Minersville School District v. Gobitis (1940)
Billy Gobitis, a ten-year-old Pennsylvania public school student, refused to salute the American flag because doing so would have gone against his religious beliefs. Billy argued that his First Amendment rights to free speech and religious exercise meant the government could not force him to participate in the daily ceremony. The Court ruled against him, but three years later reversed itself in a similar case, finding that the First Amendment protected students’ rights to refrain from saluting the flag.
Billy Gobitis had to choose between attending public school and exercising his religion. Billy was a ten-year-old elementary school student in 1935. A Jehovah’s Witness, he believed that saluting the flag is a form of idol worship, and a direct violation of the second commandment in the Bible. When Billy and his sister refused to participate in their public school’s required flag-saluting ceremony, they were expelled. Billy wrote a letter to the school board explaining, “I do not salute the flag because I have promised to do the will of God.” The school board did not change its position.
The Gobitis family was physically attacked and their family grocery store was boycotted. This caused great financial strain as the family faced the cost of sending the two children to private school. Their father sued on behalf of the children, saying the district’s policy violated his children’s religious freedom.
In 1940, the Supreme Court ruled on Billy’s case, Minersville School District v. Gobitis. The Court decided 8-1 in favor of the school policy, ruling that the government could require respect for the flag as a key symbol of national unity and a means of preserving national security. The Court held that the Pledge of Allegiance helps “to evoke that unifying element without which there can ultimately be no liberties, civil or religious…Exempting the Gobitis children make others less loyal to the country…. National unity is the basis of national security.” The Court rejected the claim that forcing Billy to say the pledge would violate his right to freely exercise his religion. The Court held that parents, not schools, are children’s primary religious instructors, and that the pledge requirement would not interfere with Billy’s religious upbringing.
The lone dissenter, Justice Harlan Stone, wrote a strongly-worded opinion. He argued that forcing students to say the pledge did violate the First Amendment because it abridged freedom of speech and prohibited the free exercise of religion. Stone continued, “[T]he state seeks to coerce these children to express a sentiment which …violates their deepest religious convictions. …The very essence of the liberty…is the freedom of the individual from compulsion as to what he shall think and what he shall say, at least where the compulsion is to bear false witness to his religion.”

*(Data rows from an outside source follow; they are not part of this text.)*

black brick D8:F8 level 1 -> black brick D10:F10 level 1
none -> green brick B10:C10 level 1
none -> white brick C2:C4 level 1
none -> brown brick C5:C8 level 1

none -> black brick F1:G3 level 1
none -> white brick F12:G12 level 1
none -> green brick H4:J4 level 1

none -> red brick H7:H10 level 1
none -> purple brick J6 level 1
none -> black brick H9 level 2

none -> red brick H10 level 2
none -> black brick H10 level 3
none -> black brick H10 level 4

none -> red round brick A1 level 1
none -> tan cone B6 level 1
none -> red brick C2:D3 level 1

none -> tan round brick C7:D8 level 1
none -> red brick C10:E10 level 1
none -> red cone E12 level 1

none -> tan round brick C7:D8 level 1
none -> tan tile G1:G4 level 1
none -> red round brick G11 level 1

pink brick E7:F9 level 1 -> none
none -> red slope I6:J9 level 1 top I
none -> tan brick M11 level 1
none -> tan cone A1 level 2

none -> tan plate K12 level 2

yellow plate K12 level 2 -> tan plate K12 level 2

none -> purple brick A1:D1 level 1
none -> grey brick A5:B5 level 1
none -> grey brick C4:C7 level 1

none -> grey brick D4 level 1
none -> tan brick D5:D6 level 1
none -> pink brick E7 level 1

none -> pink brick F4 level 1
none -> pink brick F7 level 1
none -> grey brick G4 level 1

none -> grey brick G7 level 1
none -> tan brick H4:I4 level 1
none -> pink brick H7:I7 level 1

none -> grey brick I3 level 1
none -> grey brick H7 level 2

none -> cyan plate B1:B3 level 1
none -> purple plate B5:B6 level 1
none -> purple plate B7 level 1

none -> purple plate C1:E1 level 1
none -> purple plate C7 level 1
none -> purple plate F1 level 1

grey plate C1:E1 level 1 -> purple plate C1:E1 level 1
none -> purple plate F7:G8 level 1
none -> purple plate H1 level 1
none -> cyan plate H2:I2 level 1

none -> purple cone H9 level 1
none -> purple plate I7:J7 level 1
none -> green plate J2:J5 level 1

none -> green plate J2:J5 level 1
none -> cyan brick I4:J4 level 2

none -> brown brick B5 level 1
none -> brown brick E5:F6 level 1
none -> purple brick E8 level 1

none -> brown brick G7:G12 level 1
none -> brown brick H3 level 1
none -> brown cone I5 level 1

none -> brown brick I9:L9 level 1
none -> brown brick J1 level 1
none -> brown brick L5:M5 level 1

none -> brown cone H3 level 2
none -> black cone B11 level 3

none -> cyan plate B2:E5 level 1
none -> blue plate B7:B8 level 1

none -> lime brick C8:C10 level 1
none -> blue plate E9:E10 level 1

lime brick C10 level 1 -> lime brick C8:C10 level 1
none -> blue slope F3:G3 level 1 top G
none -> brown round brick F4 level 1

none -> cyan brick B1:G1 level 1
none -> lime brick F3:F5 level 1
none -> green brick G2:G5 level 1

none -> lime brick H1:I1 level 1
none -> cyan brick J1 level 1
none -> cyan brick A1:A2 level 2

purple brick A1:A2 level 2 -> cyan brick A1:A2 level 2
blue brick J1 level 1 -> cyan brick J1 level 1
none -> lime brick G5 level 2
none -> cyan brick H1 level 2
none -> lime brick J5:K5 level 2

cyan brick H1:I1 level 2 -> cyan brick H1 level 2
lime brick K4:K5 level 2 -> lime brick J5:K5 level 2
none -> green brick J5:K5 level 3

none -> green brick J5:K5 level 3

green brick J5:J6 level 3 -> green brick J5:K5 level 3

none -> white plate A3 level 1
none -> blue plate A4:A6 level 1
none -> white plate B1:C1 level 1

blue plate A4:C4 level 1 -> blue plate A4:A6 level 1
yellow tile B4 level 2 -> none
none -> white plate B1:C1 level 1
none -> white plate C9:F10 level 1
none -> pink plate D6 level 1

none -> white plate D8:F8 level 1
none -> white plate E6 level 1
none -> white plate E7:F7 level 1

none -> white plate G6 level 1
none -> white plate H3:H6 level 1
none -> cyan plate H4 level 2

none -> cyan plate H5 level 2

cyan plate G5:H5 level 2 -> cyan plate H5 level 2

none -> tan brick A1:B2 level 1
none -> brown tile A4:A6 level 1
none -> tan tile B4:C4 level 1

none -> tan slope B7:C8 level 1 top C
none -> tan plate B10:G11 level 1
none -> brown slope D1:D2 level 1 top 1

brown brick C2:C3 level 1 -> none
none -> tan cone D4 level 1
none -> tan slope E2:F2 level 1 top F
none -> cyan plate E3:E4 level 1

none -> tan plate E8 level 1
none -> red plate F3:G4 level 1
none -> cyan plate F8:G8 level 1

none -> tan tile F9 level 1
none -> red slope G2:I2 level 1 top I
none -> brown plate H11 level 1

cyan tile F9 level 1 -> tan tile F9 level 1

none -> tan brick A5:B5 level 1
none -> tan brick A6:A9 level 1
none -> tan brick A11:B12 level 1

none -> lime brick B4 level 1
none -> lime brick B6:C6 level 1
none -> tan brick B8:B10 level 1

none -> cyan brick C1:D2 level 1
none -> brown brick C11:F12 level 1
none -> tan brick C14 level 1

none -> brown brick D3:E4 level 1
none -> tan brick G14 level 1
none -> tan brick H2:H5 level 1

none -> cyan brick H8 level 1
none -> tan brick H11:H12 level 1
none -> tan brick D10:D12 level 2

Stone’s dissent became the basis for the Court’s ruling in a case it heard three years later. West Virginia State Board of Education v. Barnette (1943) was another case involving the Jehovah’s Witnesses. In that case, the Supreme Court reversed its decision in Billy’s case. The Court held that the right of free speech guaranteed in the First Amendment to the Constitution means the government cannot force anyone to salute the American flag or recite the Pledge of Allegiance. Forcing people to have similar opinions was doomed to failure, and violated First Amendment principles: “If there is any fixed star in our constitutional constellation, it is that no official, high or petty, can prescribe what shall be orthodox in politics, nationalism, religion, or other matters of opinion or force citizens to confess by word or act their faith therein.”
- Why was Billy Gobitis expelled from school?
- How did Billy explain his actions to the school board?
- How did the Supreme Court rule in Billy’s case, Minersville v. Gobitas (1940)?
- What is the significance of a case the Supreme Court decided three years later, West Virginia State Board of Education v. Barnette (1943)?
- Do you agree that national unity is a basis for national security? If so, should the government be able to compel national unity by requiring the Pledge of Allegiance?